Accommodating employees who are at high-risk of contracting serious illness from COVID-19


social distanced teacher in classroom

As the new school year approaches, school districts are seeing requests to work remotely during the upcoming school year from employees who report being at high-risk of serious illness if they contract COVID-19.

How should such requests be handled? The answer is carefully and on a case-by-case basis. School districts are obligated under the Americans with Disabilities Act (ADA) to engage in an interactive process with employees in order to identify whether the requested accommodation, or another accommodation, must be provided.

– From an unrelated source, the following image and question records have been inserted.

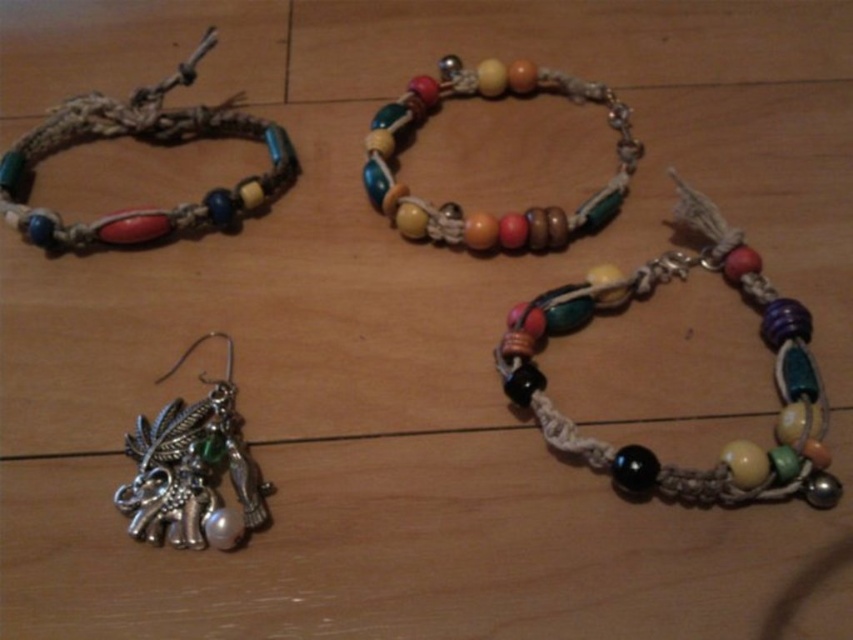
You are an artisan arranging jewelry on a wooden surface. You have a matte woven bracelet at upper left and a wooden beads necklace at upper center. Which of these items is narrower in width?

The matte woven bracelet at upper left is narrower in width compared to the wooden beads necklace at upper center.

You are organizing a jewelry display and need to arrange the matte woven bracelet at upper left and the wooden beads necklace at upper center based on their positions. Which item is located higher up in the image?

The matte woven bracelet at upper left is located higher up in the image than the wooden beads necklace at upper center because it is positioned above it.

You are a jewelry designer who needs to arrange these items for a photoshoot. The camera is positioned to capture both the matte woven bracelet at upper left and the wooden beads necklace at upper center. Given the spacing between them, would you need to adjust their positions to ensure they are within the camera frame?

The distance between the matte woven bracelet at upper left and the wooden beads necklace at upper center is 15.33 inches. Whether an adjustment is needed depends on the camera frame size, but the current spacing is already quite substantial. If the camera frame can accommodate this distance, no adjustment is necessary. However, if the frame is smaller, moving them closer might be required.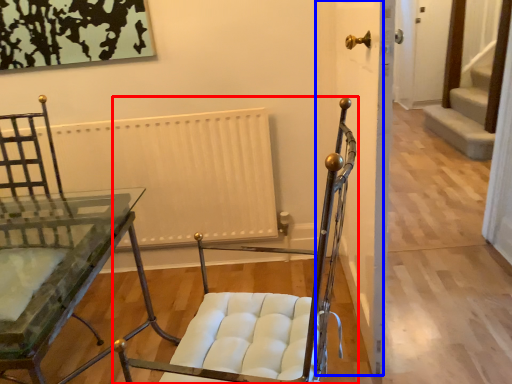
Question: Which object appears closest to the camera in this image, chair (highlighted by a red box) or door (highlighted by a blue box)?

Choices:
 (A) chair
 (B) door

Answer: (A)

Some basic steps to help move through the ADA’s interactive process are as follows:

  1. Request medical verification that the employee has a personal health condition recognized by the CDC as being at high-risk for serious illness from COVID-19 (such as chronic lung disease, asthma, heart conditions, immune deficiencies, cancer, HIV or AIDS, severe obesity, diabetes, kidney disease or liver disease). If the employee does not have a high-risk condition, there may not be an obligation under the ADA to consider the request (without additional information about the health condition) as The Equal Employment Opportunity Commission has stated that the accommodation process is not triggered solely by an employee’s “generalized fear” of contracting COVID-19. Note that the ADA does not afford accommodations for situations where a member of the employee’s household, rather than the employee, is a high-risk individual.
  2. Review the employee’s job duties and assess whether the essential functions may be performed remotely. If the position is one that can be performed remotely on a full-time or part-time basis, the employee’s request may be reasonable and the accommodation may be granted.   
  3. If, however, the position requires the employee to be on-site, the school district should document, and be able to explain, the reasons that remote work is unreasonable or how it will pose an undue hardship on the school district. The school district should consider alternative accommodations designed to reduce the risk of exposure to COVID-19 and that comply with medical documentation. Such accommodations may include offering to supply an N95 mask, providing unpaid leave, temporary job restructuring of marginal job duties, modifying or staggering a work schedule or shift assignment, or temporary transfer to a position that is possible to be performed remotely.

Ultimately, balancing the ADA accommodation requirements for high-risk individuals is fact specific and requires flexibility and careful consideration. The failure to provide an accommodation where one is available or denying an accommodation that is reasonable can be a costly error resulting in exposure under the ADA. It is highly recommended that school districts work with legal counsel as they navigate the accommodation process.